» WHAT THIS EXERCISE ASKS
(a) Using the soil passage, explain what the soils of the Semi-deciduous forest zone developed from.
(b) Duplicate the soil passage from "The dominant soils" up to and including "phyllite and sandstones.".

» TEXT PASSAGE
- - - - -

The dominant soils encountered were as follows: Soils of the Forest savanna transition zone – Damongo series (Ferric Lixisols), Sutawa series (Distric Nitisols), and Bediesi series (Rhodic Nitisols) and; Guinea savanna zone- Kpelesawgaw series (Eutric Plinthosols), Nyankpala series (Ferric Acrisol), Varempere series (Ferric Lixisols) and Changnalili series (Gleic Plinthosols). The soils are developed from weathering voltaian shale and sandstone. Soil of the Semi-deciduous forest zone are Nzima series (Dystric Nitosol), Kokofu series (Dystric Nitosol) Debibi series (Ferric Acrisol) and Bekwai series. These soils are developed from granite, Lower and Upper Birimian phyllite and sandstones.

- - - - -

» LISTED RECORDS
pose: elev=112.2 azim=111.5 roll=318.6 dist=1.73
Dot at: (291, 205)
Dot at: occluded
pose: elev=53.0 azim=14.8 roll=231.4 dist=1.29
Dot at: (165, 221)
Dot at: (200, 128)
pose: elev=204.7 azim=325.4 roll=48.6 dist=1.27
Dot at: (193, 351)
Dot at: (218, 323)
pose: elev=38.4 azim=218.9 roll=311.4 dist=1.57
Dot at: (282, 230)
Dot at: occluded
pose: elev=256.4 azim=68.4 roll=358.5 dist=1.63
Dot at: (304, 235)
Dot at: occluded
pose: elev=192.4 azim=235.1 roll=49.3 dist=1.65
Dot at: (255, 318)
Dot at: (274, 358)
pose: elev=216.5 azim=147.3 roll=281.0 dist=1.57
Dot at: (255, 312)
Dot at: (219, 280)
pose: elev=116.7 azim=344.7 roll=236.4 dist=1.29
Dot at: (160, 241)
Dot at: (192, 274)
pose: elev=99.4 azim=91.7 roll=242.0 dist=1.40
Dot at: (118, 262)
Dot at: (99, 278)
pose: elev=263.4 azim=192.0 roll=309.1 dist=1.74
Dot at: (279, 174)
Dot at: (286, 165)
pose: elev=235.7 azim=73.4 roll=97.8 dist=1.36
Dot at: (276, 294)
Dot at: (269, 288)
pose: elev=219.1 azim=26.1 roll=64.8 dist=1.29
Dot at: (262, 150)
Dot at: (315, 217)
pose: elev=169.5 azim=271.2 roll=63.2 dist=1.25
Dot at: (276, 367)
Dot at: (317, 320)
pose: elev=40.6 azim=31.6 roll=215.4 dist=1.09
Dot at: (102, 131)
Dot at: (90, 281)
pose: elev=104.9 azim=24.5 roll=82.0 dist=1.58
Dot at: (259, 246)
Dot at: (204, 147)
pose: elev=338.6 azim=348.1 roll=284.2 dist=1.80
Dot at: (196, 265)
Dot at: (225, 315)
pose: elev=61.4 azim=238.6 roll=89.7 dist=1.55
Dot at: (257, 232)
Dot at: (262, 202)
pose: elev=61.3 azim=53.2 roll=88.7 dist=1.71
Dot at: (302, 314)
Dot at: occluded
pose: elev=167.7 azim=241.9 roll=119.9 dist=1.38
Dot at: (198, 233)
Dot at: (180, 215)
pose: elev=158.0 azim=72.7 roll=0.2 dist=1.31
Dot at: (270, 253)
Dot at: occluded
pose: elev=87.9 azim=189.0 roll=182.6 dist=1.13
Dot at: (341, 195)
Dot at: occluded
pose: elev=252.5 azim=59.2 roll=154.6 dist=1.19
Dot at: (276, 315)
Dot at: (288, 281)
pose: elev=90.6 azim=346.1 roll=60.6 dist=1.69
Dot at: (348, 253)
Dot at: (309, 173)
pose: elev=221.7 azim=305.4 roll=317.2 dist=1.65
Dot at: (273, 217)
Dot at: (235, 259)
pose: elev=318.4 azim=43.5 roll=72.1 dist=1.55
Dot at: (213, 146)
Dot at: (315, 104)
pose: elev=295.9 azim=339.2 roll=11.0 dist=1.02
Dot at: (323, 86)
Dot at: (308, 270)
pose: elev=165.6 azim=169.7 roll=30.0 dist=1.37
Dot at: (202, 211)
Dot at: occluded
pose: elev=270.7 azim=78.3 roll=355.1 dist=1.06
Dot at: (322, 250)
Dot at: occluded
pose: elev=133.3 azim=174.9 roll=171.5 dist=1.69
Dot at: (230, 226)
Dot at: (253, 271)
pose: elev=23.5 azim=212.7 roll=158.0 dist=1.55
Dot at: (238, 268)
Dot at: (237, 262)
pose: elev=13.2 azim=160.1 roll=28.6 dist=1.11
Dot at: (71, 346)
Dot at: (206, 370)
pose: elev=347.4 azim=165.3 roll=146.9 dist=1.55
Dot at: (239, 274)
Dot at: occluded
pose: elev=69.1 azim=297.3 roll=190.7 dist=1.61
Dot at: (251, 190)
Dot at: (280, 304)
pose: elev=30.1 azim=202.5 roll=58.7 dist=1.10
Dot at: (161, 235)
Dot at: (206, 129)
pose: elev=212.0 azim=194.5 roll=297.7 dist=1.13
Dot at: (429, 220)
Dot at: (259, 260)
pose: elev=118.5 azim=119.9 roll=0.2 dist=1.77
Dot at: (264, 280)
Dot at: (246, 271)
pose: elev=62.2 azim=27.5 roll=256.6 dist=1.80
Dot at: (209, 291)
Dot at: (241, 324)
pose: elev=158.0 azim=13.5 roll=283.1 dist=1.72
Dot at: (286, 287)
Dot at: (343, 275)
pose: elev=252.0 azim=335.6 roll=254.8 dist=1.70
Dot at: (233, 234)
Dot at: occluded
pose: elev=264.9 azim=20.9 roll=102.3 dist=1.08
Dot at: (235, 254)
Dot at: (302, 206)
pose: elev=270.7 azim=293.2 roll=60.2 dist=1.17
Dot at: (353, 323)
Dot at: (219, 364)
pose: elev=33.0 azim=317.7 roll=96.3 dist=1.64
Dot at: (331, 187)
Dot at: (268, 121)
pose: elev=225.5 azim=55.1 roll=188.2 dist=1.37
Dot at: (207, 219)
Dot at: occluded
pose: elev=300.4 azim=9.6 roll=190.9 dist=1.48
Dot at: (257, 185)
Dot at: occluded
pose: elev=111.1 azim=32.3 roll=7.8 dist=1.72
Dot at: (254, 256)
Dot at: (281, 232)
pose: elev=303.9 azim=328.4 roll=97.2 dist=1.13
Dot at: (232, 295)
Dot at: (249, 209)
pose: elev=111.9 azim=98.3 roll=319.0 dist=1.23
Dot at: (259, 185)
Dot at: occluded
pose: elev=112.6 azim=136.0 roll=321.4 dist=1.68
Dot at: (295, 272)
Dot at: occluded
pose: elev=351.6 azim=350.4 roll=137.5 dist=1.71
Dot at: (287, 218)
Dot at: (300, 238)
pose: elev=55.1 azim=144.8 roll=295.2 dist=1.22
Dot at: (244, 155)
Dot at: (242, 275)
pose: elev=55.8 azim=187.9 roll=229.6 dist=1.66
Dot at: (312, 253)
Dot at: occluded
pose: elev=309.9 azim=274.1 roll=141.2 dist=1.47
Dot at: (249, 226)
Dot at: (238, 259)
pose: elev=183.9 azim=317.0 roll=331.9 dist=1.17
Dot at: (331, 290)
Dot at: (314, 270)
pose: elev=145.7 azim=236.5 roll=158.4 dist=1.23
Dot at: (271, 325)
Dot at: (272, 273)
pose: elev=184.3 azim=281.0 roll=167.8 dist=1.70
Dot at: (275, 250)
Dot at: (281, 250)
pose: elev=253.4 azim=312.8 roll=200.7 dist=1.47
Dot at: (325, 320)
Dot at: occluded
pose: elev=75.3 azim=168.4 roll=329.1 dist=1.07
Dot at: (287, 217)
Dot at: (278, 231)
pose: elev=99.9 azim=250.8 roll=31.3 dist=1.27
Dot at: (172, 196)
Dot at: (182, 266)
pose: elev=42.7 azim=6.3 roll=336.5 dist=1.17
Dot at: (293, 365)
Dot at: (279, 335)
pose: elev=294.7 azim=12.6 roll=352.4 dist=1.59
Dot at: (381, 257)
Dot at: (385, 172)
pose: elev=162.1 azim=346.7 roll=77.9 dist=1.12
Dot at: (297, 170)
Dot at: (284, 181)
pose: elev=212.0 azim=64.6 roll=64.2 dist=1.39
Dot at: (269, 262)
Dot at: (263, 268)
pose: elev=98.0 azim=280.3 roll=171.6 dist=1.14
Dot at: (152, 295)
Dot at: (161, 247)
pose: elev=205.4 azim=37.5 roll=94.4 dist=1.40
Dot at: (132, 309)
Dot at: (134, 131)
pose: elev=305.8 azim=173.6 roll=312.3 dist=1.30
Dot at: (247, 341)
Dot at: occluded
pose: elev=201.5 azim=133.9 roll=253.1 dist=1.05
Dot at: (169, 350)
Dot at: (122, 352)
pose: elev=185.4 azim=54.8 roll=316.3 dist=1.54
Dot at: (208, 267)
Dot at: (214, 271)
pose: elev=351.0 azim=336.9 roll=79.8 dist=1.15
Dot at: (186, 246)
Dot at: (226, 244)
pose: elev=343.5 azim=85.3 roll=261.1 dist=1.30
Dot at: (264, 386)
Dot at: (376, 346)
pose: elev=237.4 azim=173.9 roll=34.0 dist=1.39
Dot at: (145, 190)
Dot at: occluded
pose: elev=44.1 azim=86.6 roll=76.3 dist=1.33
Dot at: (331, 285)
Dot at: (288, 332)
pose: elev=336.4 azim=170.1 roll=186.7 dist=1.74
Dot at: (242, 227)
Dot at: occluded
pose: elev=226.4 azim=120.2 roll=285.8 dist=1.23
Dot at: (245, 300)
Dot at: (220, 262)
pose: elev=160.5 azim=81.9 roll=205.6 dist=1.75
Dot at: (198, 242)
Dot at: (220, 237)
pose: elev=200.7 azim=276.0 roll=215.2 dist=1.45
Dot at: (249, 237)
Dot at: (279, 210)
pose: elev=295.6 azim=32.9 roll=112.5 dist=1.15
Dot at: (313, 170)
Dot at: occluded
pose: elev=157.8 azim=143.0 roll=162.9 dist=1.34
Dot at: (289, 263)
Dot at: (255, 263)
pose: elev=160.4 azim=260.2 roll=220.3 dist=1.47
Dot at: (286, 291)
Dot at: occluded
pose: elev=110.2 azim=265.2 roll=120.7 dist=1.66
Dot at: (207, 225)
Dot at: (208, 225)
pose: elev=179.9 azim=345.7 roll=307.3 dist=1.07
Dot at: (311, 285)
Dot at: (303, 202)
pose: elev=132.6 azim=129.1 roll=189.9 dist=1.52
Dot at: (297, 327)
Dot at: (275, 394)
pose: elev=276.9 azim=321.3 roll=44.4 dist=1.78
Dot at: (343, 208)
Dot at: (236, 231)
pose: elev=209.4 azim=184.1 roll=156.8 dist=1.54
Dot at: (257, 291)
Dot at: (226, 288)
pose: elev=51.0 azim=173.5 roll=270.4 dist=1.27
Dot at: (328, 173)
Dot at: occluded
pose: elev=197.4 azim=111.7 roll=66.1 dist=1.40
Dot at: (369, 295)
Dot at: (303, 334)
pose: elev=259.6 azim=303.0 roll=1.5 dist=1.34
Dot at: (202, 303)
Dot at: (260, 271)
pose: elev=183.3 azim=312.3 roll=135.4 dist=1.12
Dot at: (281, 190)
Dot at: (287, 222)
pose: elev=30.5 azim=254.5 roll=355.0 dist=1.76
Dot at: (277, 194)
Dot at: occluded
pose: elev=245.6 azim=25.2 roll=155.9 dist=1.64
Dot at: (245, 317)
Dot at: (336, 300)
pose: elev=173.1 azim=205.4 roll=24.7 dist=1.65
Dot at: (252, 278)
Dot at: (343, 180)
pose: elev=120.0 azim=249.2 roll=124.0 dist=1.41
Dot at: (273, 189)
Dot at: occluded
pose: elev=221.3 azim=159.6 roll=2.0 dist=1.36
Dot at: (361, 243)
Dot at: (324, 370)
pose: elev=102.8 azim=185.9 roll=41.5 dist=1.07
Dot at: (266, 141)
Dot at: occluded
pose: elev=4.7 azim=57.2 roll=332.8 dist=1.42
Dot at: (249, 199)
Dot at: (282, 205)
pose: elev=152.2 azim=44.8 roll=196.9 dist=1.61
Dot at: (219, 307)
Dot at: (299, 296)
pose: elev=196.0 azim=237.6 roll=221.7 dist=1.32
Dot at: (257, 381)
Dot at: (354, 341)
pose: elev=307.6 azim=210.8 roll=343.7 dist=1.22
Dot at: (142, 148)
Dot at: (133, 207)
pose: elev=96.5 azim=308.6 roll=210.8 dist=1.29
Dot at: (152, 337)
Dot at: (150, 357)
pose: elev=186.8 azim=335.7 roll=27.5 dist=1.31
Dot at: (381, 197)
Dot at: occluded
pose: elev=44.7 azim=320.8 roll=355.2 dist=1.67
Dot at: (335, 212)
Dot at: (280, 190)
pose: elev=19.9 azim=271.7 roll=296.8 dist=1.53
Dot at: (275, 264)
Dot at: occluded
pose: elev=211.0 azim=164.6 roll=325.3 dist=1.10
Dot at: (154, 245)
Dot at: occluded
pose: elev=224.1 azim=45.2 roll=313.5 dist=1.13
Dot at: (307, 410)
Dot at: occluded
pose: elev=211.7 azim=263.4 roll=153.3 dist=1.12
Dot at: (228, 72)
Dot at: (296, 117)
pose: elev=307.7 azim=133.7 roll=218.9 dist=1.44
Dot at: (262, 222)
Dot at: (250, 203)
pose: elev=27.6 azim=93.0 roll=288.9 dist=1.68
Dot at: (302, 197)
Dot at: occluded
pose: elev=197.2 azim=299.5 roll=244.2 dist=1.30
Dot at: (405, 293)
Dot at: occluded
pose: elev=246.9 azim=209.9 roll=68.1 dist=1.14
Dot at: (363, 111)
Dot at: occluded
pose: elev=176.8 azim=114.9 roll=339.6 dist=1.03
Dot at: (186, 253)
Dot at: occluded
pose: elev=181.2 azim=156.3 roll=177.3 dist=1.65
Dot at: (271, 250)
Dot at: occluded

- - - - -

» EXPECTED OUTPUTS
(a) The soils of the Semi-deciduous forest zone developed from granite, Lower and Upper Birimian phyllite, and sandstones.

(b)
The dominant soils encountered were as follows: Soils of the Forest savanna transition zone – Damongo series (Ferric Lixisols), Sutawa series (Distric Nitisols), and Bediesi series (Rhodic Nitisols) and; Guinea savanna zone- Kpelesawgaw series (Eutric Plinthosols), Nyankpala series (Ferric Acrisol), Varempere series (Ferric Lixisols) and Changnalili series (Gleic Plinthosols). The soils are developed from weathering voltaian shale and sandstone. Soil of the Semi-deciduous forest zone are Nzima series (Dystric Nitosol), Kokofu series (Dystric Nitosol) Debibi series (Ferric Acrisol) and Bekwai series. These soils are developed from granite, Lower and Upper Birimian phyllite and sandstones.